Здесь также горит синяя лампочка над койкой. В ее призрачном свете некогда красивое, а сейчас исхудалое, обтянутое кожей лицо Любоша Хольдена кажется неузнаваемым. При моем появлении он открывает глаза, но веки тотчас устало опускаются. Я трогаю его за плечо, окликаю — не реагирует. В руку воткнута тонкая игла. Призвав на помощь все свои медицинские познания, я прихожу к выводу, что ему внутривенно вводят питательный раствор и какие-то сильнодействующие препараты.

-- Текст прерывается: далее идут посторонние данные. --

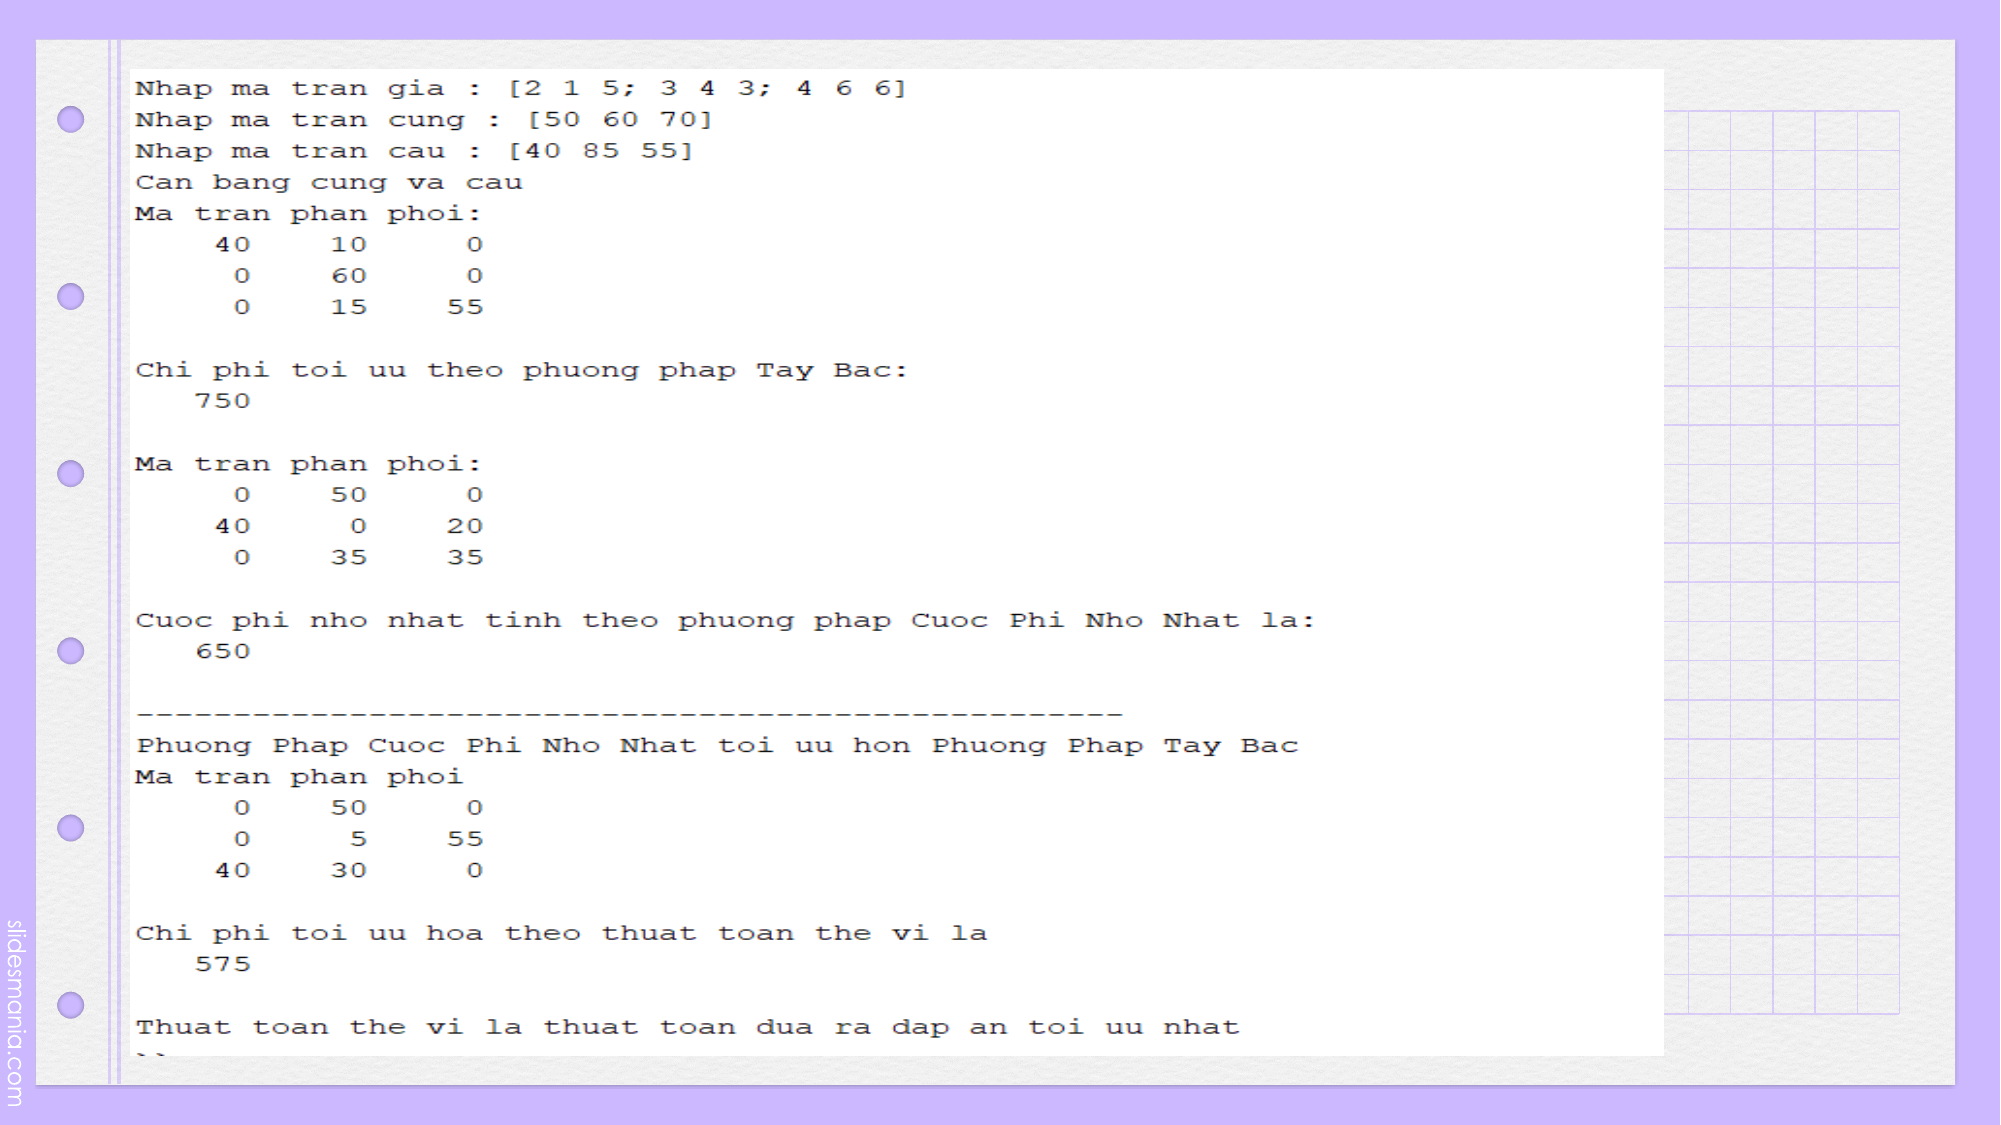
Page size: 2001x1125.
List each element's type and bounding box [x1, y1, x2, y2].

picture [129, 68, 1664, 1057]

Все мои попытки пробиться к его сознанию кончаются неудачей, и я возвращаюсь в процедурную, где за время моего отсутствия количество торчащих из-под стола ног удвоилось.

— К нам в гости наведался дежурный со второго этажа, — отвечает на мой вопросительный взгляд Квазимодо. — Ну, что там?

— Живой труп. Либо мы уносим его отсюда, либо он уносит все свои тайны в могилу.

— Значит, уносим! — небрежно кивает Квазимодо.

Пересчитав ноги поверженных противников, я ничуть не сомневаюсь в его решимости, однако остается открытым вопрос: как? Дежурный с первого этажа и ночной швейцар пока еще дееспособны, а с бесчувственным телом ведь не перелетишь через ограду. Надо что-то придумать…

Я беру на себя санитара с первого этажа и швейцара, а Квазимодо, отыскав кресло-каталку, усаживает Хольдена. Задача оказывается легче, чем я предполагала: дежурный спит как сурок, и я оглушаю его лишь ради перестраховки. Разница только в том, что он перестает храпеть. Выбежав в коридор, вижу, как на табло лифта скачут цифры. Проскользнув через пустой холл, на миг останавливаюсь у клетушки швейцара перевести дух, чтобы учащенным дыханием раньше времени не выдать своего присутствия. Внутри — ни шороха, ни звука. Готовая к любой неожиданности, осторожно заглядываю в швейцарскую. Напротив двери стоит телевизор, на столике рядом — видеоприставка со светящимся циферблатом. На экране безмолвно мелькают кадры какого-то фильма, а в кресле, приоткрыв рот, безмятежно посапывает ночной цербер. Камера, фиксирующая вход, отключена, монитор темный, а на распределительном щите у стены целый ряд кнопок с надписями, объясняющими их назначение.